Data Science Approaches to Prevent Failure in Systems Engineering
Systems Engineering and Systems Management Transformation
Report Number: SERC-2019-TR-008
Publication Date: 2019-06-14
Project: Data Science Approaches to Prevent Failure in Systems Engineering
Dr. Karen Marais
Dr. Bruno Ribeiro
This technical report documents progress under SERC RT-206 between June 15th, 2018 (task order start date) and June 14th, 2019 (task order completion date). The primary motivation for this research effort is a pressing need to identify ways of tracking project risk to prevent future systems engineering failures, while advances in data science approaches and neural network applications are the enablers.
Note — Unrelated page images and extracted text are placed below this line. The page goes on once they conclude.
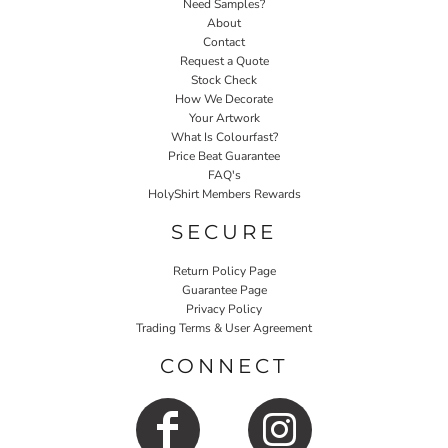
Need Samples?
About
Contact
Request a Quote
Stock Check
How We Decorate
Your Artwork
What Is Colourfast?
Price Beat Guarantee
FAQ's
HolyShirt Members Rewards
SECURE
Return Policy Page
Guarantee Page
Privacy Policy
Trading Terms & User Agreement
CONNECT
Our work focuses on developing automated ways of tracking project risk based on two types of readily available information: enterprise software-derived data (Company inputs) and employee data collected via an app (Crowd inputs). The Company inputs carry risk information related to the daily operations of the organization (e.g., inventory data, number of failed parts, or financial data). We augment the database with Crowd inputs because we want to know what the people in the organization are doing to contribute to project risk. The underlying principle of our process is to collect these inputs continuously, frequently, and efficiently, and then process them using machine learning algorithms to predict failures. By predicting failures, we can make decision makers aware of the current risk of the projects in their organization, therefore giving them the opportunity to react before a failure occurs.
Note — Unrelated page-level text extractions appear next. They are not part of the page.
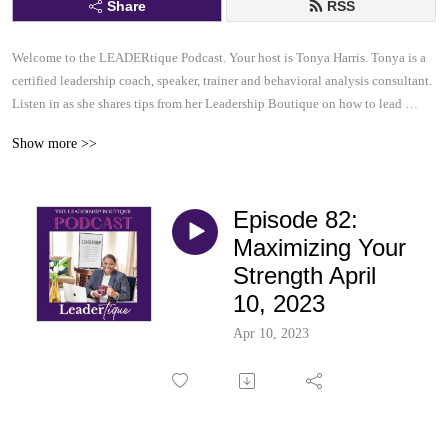
Share
RSS
Welcome to the LEADERtique Podcast. Your host is Tonya Harris. Tonya is a 
certified leadership coach, speaker, trainer and behavioral analysis consultant.  

Listen in as she shares tips from her Leadership Boutique on how to lead 
effectively and inspire others to be their very best.  This......is your 
Show more >>
LEADERtique Podcast.
Episode 82:
Maximizing Your
Strength April
10, 2023
Apr 10, 2023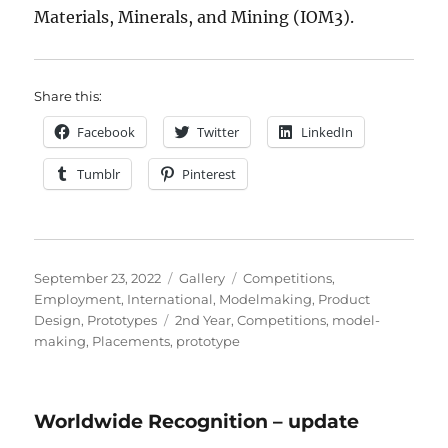
Materials, Minerals, and Mining (IOM3).
Share this:
Facebook
Twitter
LinkedIn
Tumblr
Pinterest
Posted
Format
Categories
September 23, 2022
Gallery
Competitions
,
on
Employment
,
International
,
Modelmaking
,
Product
Tags
Design
,
Prototypes
2nd Year
,
Competitions
,
model-
making
,
Placements
,
prototype
Worldwide Recognition – update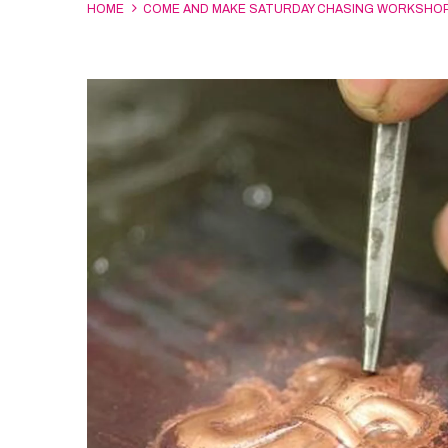
HOME
COME AND MAKE SATURDAY CHASING WORKSHO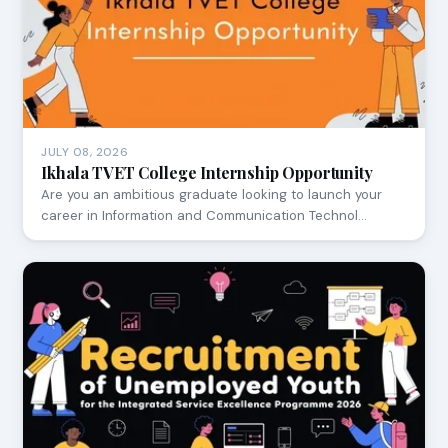
JULY 08, 2026
Ikhala TVET College Internship Opportunity
Are you an ambitious graduate looking to launch your
career in Information and Communication Technol…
In this effort, we focused on developing the main functions of the failure prediction prototype and evaluating whether our approach is a valid process to measure risk. We did so by testing our prototype and process in engineering student teams at Purdue University. During the first year of support we have:
- Identified a set of potential causal or related factors that lead to failure and developed questions that aim to uncover the presence of these factors (Crowd inputs)
- Collected data for three semesters from design projects at Purdue University
- Completed statistical analyses to identify which Crowd inputs correlate with which types of failures
- Developed deep relational learning models that predict future project failures and failure causes
The report is organized as follows: First, we describe our process to identify factors that are associated with failures and to develop crowd signals that measure these factors. Second, we describe how we collected data from student design teams at Purdue University. Then, we present a series of mixed effects logistic regression models we trained using the collected data and their interpretation to identify which crowd signals correlate with increased probability of a failure or failure cause occurring during a project. The last section describes a deep learning approach to predict future failures and failure causes. We conclude the report with a summary of our completed work during the first year of the task and our plans for extending this work towards the goal of completing our prototype.